Domani sarà una domenica di lavoro. Anche il lavoro mi stanca. Siamo troppi e siccome io sono mezza pazza assorbo umori ed energie della gente, per cui quando in ufficio si è in troppi mi viene ‘o mal’ e cap’ a causa del sovraffollamento. Vorrei quello che non può accadere, ciò che non esiste. Sta settimana è stato pure san valentino. E mò tutti bravi a dire che è una festa del cazzo e che non la si festeggia quando si è fidanzati…. andatevene a fanculo;)

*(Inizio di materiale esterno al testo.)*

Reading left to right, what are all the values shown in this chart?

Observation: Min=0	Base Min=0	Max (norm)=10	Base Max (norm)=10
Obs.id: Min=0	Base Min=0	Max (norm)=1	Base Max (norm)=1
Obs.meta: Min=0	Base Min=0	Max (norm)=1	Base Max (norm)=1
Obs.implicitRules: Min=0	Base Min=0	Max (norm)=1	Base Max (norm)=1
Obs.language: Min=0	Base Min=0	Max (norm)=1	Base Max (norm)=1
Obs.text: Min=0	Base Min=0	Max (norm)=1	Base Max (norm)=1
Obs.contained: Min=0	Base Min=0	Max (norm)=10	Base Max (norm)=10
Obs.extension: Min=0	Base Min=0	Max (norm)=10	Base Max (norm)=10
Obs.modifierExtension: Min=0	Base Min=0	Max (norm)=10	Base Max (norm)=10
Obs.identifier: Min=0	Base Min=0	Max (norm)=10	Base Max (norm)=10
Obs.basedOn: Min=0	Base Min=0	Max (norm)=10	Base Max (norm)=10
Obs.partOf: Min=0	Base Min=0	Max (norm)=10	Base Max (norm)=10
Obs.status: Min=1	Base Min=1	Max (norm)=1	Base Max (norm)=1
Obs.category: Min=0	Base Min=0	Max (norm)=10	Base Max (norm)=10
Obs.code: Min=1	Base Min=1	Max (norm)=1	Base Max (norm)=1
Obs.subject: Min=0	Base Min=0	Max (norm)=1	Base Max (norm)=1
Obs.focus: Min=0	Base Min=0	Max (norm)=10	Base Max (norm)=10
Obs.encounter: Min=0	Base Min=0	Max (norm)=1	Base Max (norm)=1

Ci sei, ma se non ci sei è uguale. E’ come se per tutti tutto fosse intercambiabile. Io non è che dico che è sbagliato, per carità.. quello che dico è perchè a me non funziona cosi?

E poi che fa uno quando si rompe il cazzo di se stesso? Cioè sono pesante, pallosa, petulante, rigida e maniacale, che palle!!! Ma non c’è via d’uscita, devo rimanere qua dentro… pensa te…

Stasera niente uscita che sono devastata… e domani mi tocca pure lavorare… 

E tutto inizia quando vado a dormire, spengo la luce e tutto è buio e silente.

E tutto inizia quando cerco di combattere quei rituali che mi distruggono ma che mi fa ancor più paura pensare di lasciare.

 Parlami dell’universo, di un codice stellare che morire non può. Di anime in continuo mutamento, di abbracci nucleari estesi nell’immensità, dove tu mi stai aspettando adesso. Dentro una vertigine che danza e ci porta al di la del tempo, sino a ritornare sulle labbra, l’incanto è lo stesso, perchè niente è cambiato anche se tutto è diverso.

Ahhhhhhhhhhhh!!!!! Ma perchè fino ad ora non ho scritto in viola… mio dio come ho potutooooo!!!!!!!!!